What they are A certificate of deposit (CD) is a short term savings investment that is tied to a specific interest rate of return for a determined amount of time. For example, a CD can usually be purchased in 6 month increments up to 5 years with the interest rate set for the entire period of time.
How they work
When you invest in a CD you agree to a specific interest rate and then over the predetermined time frame your investment will grow in value. When the CD vests at the end of the time duration that was selected, it can either be withdrawn into a different account or reinvested into another certificate automatically. If the money is withdrawn before the end of the term, there is a penalty (usually close to 3 months of interest).
What they are used for
An example of why someone would invest in a certificate of deposit would be if they had a mid-range savings goal. If you were going to be making a large purchase in the next few months the money should just sit in a high interest savings account. If you are saving for longer than five years away, like for retirement, your investments can have more risk and opportunity for growth attached to index funds. CD’s are low risk investments that are great for saving money for the future.
How to set one up
Contact your bank or look on their website to see what their current CD interest rates are. I use ING Direct for my primary bank account and also to invest my certificates of deposit. ING Direct’s current rates can be found here. (If you would like to sign up for an ING Direct account please contact me and I can give you a $25 referral bonus).
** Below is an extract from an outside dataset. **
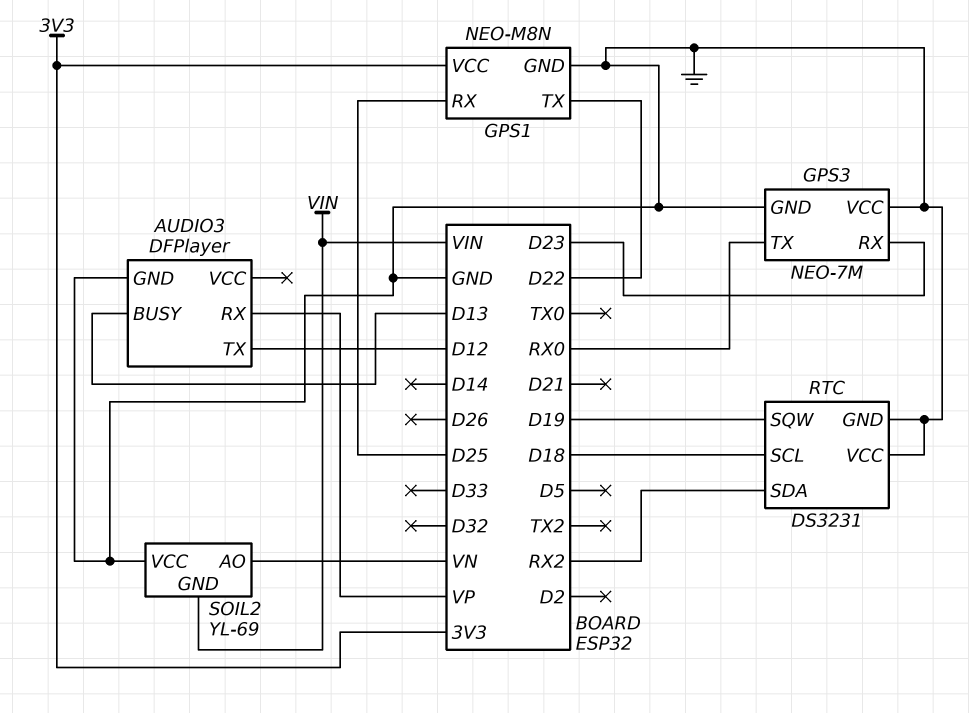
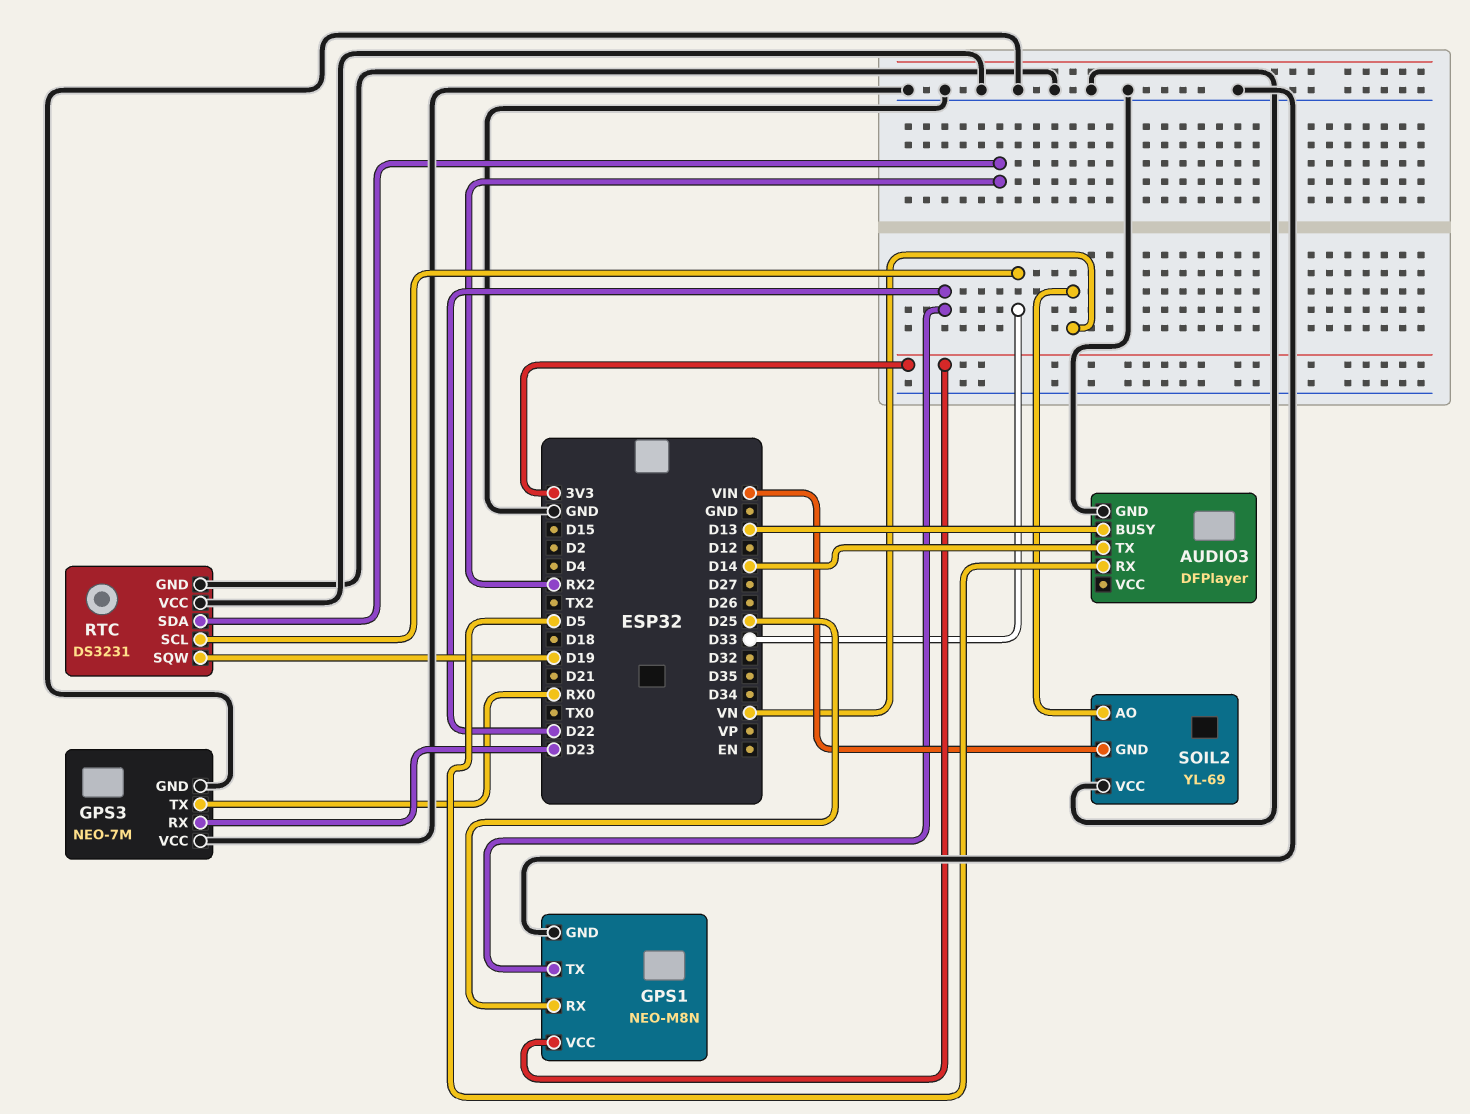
AUDIO3 pin RX: VP -> D5
AUDIO3 pin TX: D12 -> D14
RTC pin SCL: D18 -> D33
Most banks allow you to easily pick the duration of a CD online and you can often see it alongside of your other checking and savings accounts on their website.
How to make a CD ladder
One way to use certificates of deposits but still keep liquidity of the money is by creating a CD ladder. A perfect use of a ladder would be for an emergency fund that is broken into six equal amounts. You first invest 1/6 of the total amount in a six-month CD. The next month later you invest another 1/6. You do this until all six parts are invested and set all of the CD’s to reinvest when they vest. This way, if you do need one month of living expenses it will become available one month at a time. The money will also be receiving a better interest rate than if the money was just sitting in a checking or savings account.